Tarım öğretiminin her yıl Türkiye’de büyük bir coşkuyla kutlandığını ifade eden Vali Yardımcısı Hamdullah Suphi Özgödek, yapılan tüm konuşmalarda tarımsal bir bilincin oluştuğunu görüyoruz. Tarımda ülkemizde bir patlamanın yaşanacağını görüyor, bekliyoruz. Ziraat Fakültesi öğrencilerinin ilgili alanları çerçevesinde iş bulmalarının ve öğrendikleri bilgi birikimi sahaya yansıtmalarının ülke tarımına büyük katkı sağlayacağına yürekten inanıyorum. Öğrencilerin çağa ayak uyduracak modern teknikleri öğrenmelerinin tarımsal üretimde verimi artıracak en önemli unsurların başında geldiğini ifade ediyor, bütüncül bir strateji çerçevesinde topyekûn bir kalkınmanın mümkün olacağını ifade etmek istiyorum” dedi.
“TARIMSAL ÜRETİM, İNSANOĞLU İÇİN HAYATİ BİR ÖNEME SAHİPTİR”
Son olarak kürsüye çıkan YÖK Denetleme Kurulu Üyesi Prof. Dr. İrfan Aslan: “Yaklaşık 30 yıl görev yaptığım üniversitede konuşma yapıyor olmaktan büyük bir mutluluk duyduğumu belirtmek isterim. Biz tarımın Hz. Âdem ile başladığına inanıyoruz. İlk öğretici ilk çiftçidir. İnsanoğlu hiçbir zaman cahil olmamıştır. Tarımın verimli hilal olarak adlandırılan ve Güney Doğu Anadolu’yu da içine alan en az 10 bin yıl önce başladığı kabul edilmektedir. O günden bugüne kadar insanların yaşamasının temel unsuru olan yeme-içme faaliyetlerini sağlayan tarımsal üretim, insanoğlu için hayati bir öneme sahiptir. Ülkemizde son yıllarda gerek akademik ve bilimsel çalışmalar ile gerekse de devletimizin destekleri ile tarımda verimi en üst seviyeye çıkarmak için yoğun gayret gösterilmektedir. Ülke yükseköğretimi bu konuda üzerine düşeni yaparak birçok ön lisans ve lisans programları ile alanında uzman bireyler yetiştirerek toprağı bilimsel bilgi ile işleme noktasında gayret sarf etmektedir. Ülkemizin en eski fakülteleri arasında yer alan ve kurulan ilk üç fakülte arasında yer alan Atatürk Üniversitesi Ziraat Fakültesinin ev sahipliğinde düzenlenen Tarım Öğretiminin 176. yılını kutluyor, emeği geçenlere teşekkürlerimi sunuyorum” ifadelerini kullandı.

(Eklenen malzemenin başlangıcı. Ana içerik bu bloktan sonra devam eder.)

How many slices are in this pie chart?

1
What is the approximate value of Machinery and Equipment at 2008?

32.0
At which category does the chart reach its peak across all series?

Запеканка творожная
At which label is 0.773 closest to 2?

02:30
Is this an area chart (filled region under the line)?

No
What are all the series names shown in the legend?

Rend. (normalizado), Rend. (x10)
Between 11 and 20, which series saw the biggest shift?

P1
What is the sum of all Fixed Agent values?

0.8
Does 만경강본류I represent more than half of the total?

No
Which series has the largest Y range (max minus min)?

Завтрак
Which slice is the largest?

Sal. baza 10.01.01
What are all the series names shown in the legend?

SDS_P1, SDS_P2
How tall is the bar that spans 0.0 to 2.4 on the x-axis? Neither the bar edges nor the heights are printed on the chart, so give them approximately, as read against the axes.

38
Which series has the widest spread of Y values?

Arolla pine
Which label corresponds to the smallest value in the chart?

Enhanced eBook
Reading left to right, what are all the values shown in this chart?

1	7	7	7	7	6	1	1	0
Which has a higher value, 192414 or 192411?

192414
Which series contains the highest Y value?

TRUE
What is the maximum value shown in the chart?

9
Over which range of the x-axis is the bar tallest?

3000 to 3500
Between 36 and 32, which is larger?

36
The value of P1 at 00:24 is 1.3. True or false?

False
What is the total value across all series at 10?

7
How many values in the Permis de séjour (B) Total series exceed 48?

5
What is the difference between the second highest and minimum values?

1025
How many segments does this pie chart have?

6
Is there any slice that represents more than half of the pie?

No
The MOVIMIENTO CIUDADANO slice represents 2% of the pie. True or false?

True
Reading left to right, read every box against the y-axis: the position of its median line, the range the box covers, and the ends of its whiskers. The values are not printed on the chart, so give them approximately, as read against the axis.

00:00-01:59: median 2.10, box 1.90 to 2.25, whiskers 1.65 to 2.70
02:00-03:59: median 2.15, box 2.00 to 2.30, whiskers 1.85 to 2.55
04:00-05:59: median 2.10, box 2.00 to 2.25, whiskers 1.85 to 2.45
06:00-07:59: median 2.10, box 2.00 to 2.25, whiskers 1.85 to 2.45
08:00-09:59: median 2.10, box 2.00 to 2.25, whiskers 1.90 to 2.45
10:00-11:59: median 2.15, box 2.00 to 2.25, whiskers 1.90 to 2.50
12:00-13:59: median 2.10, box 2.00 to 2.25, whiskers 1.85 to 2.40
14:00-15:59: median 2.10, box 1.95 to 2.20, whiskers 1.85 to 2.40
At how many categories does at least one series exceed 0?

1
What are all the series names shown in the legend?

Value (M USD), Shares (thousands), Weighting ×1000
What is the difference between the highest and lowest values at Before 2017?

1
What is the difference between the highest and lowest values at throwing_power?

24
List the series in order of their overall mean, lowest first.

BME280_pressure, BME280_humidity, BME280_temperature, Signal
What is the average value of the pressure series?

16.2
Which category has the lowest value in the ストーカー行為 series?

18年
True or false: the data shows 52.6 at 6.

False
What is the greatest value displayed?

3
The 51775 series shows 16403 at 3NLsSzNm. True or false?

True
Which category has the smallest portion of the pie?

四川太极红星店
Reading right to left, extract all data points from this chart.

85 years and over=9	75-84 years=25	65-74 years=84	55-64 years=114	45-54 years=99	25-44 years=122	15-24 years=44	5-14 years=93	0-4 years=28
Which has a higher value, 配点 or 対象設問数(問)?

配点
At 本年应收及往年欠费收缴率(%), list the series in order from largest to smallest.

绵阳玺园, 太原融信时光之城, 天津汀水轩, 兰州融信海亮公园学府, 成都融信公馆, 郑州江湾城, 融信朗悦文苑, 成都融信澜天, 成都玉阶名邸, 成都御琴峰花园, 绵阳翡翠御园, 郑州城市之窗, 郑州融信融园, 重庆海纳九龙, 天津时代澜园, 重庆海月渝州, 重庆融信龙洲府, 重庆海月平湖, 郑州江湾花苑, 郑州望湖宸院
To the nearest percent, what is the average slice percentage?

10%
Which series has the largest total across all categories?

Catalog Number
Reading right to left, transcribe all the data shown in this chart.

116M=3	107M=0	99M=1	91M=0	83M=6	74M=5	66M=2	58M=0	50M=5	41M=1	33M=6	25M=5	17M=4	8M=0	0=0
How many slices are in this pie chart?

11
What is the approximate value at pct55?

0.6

BAŞARILI AKADEMİSYENLERE ÖDÜLLERİ TAKDİM EDİLDİ
Programın sonunda Akademik Performans Yönergesi çerçevesinde yapılan 2020 yılı değerlendirmelerinde toplam puanda Ziraat Fakültesinde akademik performans puanı en yüksek olan öğretim üyelerine plaket verilirken, 2020 ve 2021 yıllarında Profesör, Doçent, Doktor Öğretim Üyesi ve Doktor unvanı alan öğretim üyelerine ise belgeleri takdim edildi.
Diğer taraftan 1990 - 1991 yıllarında Ziraat Fakültesinden mezun olarak meslekteki 30. yılını geride bırakarak Ziraat Mühendisi unvanı alanlara da plaketleri verildi.